Unfortunately, there's a market trend that often mistakes "treading water" for the ideal, optimized state. Teams are pushed to maximize output on immediate tasks, leaving no room for strategic thinking, learning, experimentation, or addressing the inevitable technical debt that accumulates.
An organization constantly running at maximum capacity has no slack in the system. This makes it:
- Brittle: Small disruptions (unexpected bugs, urgent requests, team member absence) can cause major delays or failures.
- Reactive: There's no time to be proactive about improving systems, processes, or exploring better solutions. The focus is always on the next fire.
- Stagnant: Innovation requires time to think, experiment, and sometimes fail. A fully utilized team rarely has this luxury. They may become very efficient at executing existing tasks but lose the ability to adapt or create truly new value.

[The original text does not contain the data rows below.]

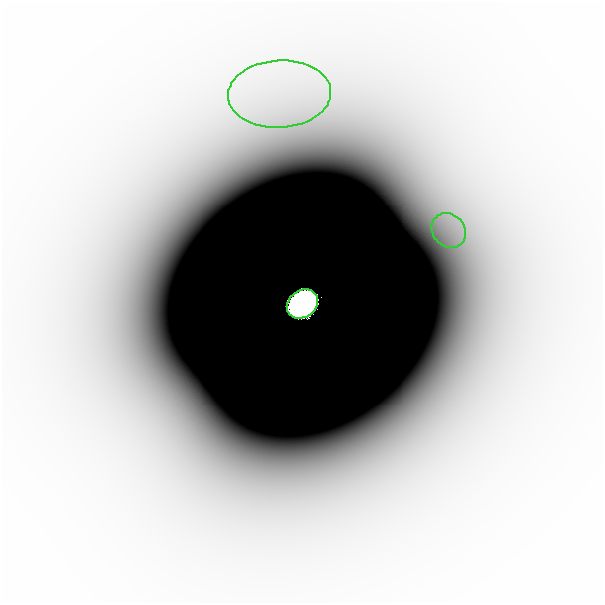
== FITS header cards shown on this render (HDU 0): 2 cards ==
NAXIS1  =                  601
NAXIS2  =                  601

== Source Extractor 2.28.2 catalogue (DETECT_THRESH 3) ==
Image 601 x 601 px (HDU 0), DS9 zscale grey, 1 PNG px = 1 image px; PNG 605 x 605 px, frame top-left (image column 1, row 601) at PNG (2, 2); each listed source drawn as its Kron ellipse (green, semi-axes under 4 px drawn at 4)
Background -1.71e-11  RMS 8.0e-12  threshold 2.40e-11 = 3 sigma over >= 5 px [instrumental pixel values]
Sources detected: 3; all 3 listed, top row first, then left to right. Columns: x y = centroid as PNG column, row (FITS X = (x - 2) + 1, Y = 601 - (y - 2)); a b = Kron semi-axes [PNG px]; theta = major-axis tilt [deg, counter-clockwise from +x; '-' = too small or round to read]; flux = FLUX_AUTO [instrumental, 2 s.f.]
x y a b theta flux
279 94 51 33 3 2.4e-08
449 230 18 16 -47 1.8e-08
302 304 17 13 36 5.0e+01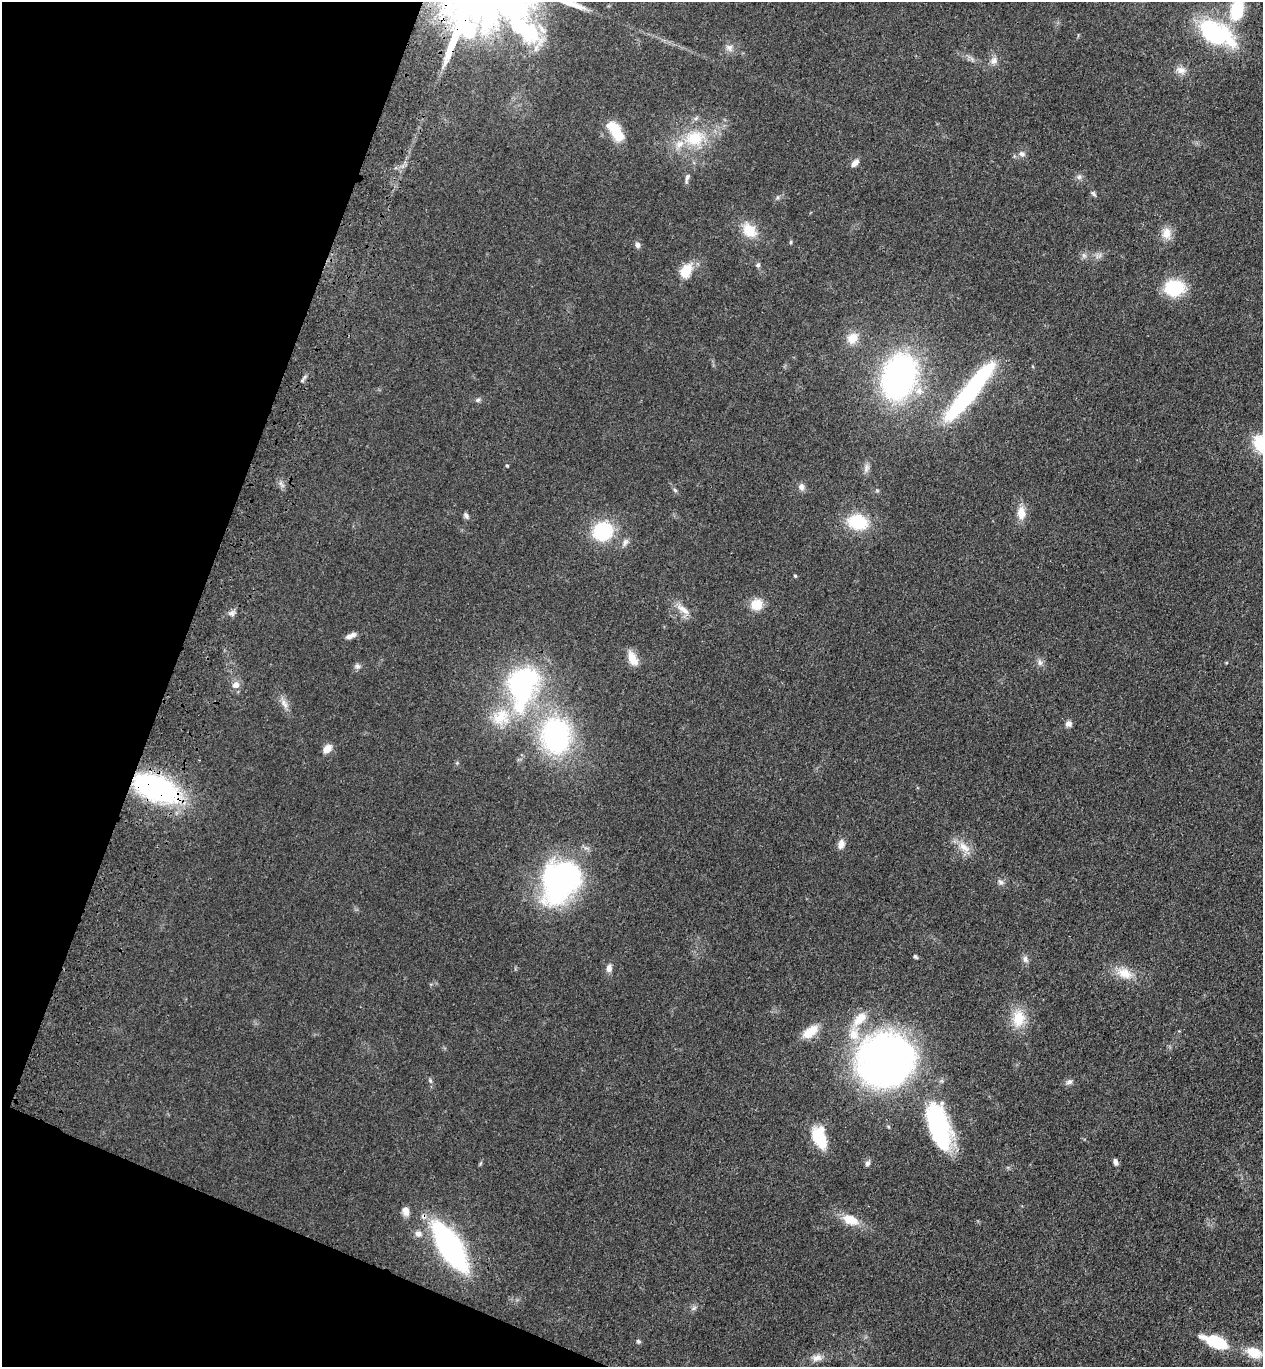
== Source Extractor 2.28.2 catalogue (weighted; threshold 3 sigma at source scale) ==
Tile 9 of 4 x 4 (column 1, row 3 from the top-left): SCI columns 248-1508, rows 1415-2779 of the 5668 x 5559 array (HDU 1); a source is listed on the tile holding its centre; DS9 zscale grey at full resolution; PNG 1265 x 1369 px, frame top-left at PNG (2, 2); no overlay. Shown black and unused: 18% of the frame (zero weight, under 3 of 4 exposures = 6% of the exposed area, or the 3 px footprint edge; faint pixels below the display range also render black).
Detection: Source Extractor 2.28.2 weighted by HDU 2 'WHT'; one run over the whole footprint, this tile lists its part. Background 0.0513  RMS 0.0058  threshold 0.0259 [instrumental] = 3 sigma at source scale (4.5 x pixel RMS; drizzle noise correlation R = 1.50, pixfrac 1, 0.05/0.05 arcsec/px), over >= 5 px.
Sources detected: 85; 5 inside a brighter object's white glare — not listed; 3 inside a brighter listed object's ellipse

I've had the rare opportunity to lead teams that achieved the "innovating" state, and the difference is night and day compared to the more common state of teams struggling under constant pressure, often leading to burnout. Having breathing room, dedicated time for learning and improvement ("planting trees", not just picking "low hanging fruit"), and the psychological safety to experiment are essential for making real progress, gaining a competitive advantage, and building sustainable, effective engineering organizations.
True effectiveness isn't about maximizing busy-ness; it's about creating the conditions for sustainable delivery, continuous improvement, and impactful innovation.